Es ist besorgniserregend, dass die Modelle der Konjunkturforscher für solche für solche naheliegenden psychologischen Faktoren weitgehend blind zu sei scheinen. Bei der Inflation war es übrigens ganz ähnlich. Die großen Notenbanken verharmlosten das Phänomen als „temporär“ bis zu dem Moment, an dem nicht mehr abzustreiten war, dass die Preissteigerungen nicht einfach wieder verschwinden werden.
Mit Blick auf die Konjunktur ist die Konsumhoffnung übrigens noch immer der Strohhalm, an den man sich in Deutschland klammert. „Vom privaten Konsum könnten somit in der zweiten Jahreshälfte konjunkturelle Impulse kommen“, schreibt das Bundeswirtschaftsministerium. Es „könnten“ Impulse kommen, ja. Aber vielleicht auch nicht.
Die Realität ist grau, nicht pechschwarz
Jenseits davon wird es dünn. Die deutsche Industrie durchlebt mehr als eine Konjunkturdelle, sie kämpft mir Transformation, hohen Energiepreisen und ausländischer Konkurrenz. Aus China, dem wichtigen Absatzmarkt, kommen keine neuen Impulse. Und große Lust zu investieren hat in diesem Umfeld auch niemand.
Das klingt alles düster. Für die Schwarzmaler der Nation sind die schlechten Nachrichten die Vorlage, den Standort Deutschland insgesamt schlecht zu reden und das Geschäft mit der Angst vor dem Untergang zu betreiben. So schlimm ist es aber zum Glück nicht.

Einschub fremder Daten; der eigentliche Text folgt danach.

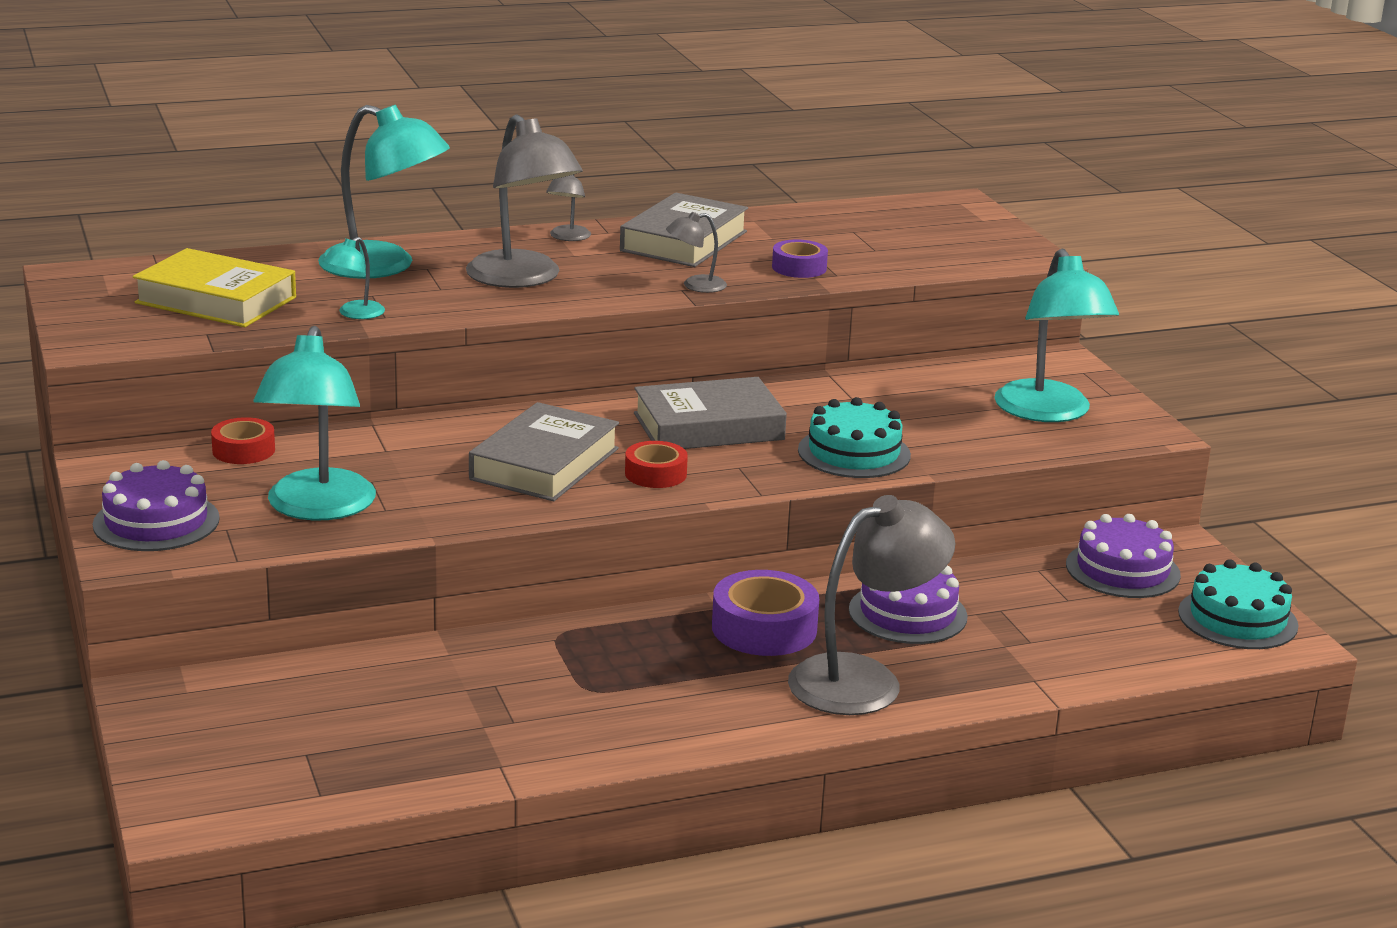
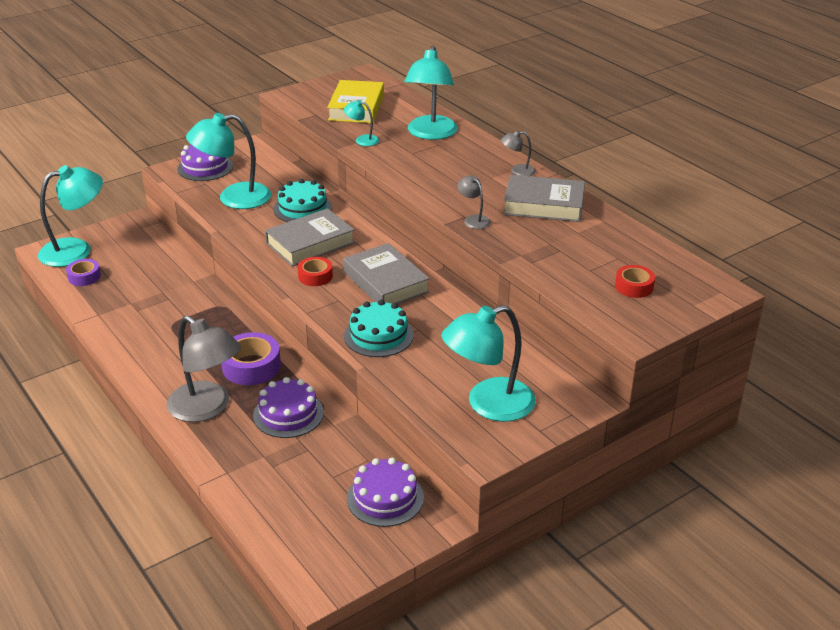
camera: 75 degrees right, 10 degrees up
red tape [211,417,275,464] -> red tape moved to [615,265,655,298]
grey lamp [466,114,583,288] -> none
grey book [469,402,619,501] -> grey book turned 45 degrees counterclockwise [265,208,355,266]
purple tape [772,240,828,278] -> purple tape moved to [66,259,101,286]
turquoise cake [1178,559,1298,649] -> turquoise cake moved to [273,179,332,222]
none -> turquoise lamp [38,165,103,267]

Die Realität ist grau, nicht pechschwarz. Es ist an der Zeit, das so auszusprechen – ohne jede Schönfärberei. Und die Ampel in Berlin sollte sich vielleicht überlegen, ob sie ihr letztes Jahr an der Macht nicht doch für etwas anderes nutzen möchte als für Dauerstreit ums Geld und ein Wachstumspaketchen, das nicht einmal diesen verniedlichenden Namen verdient.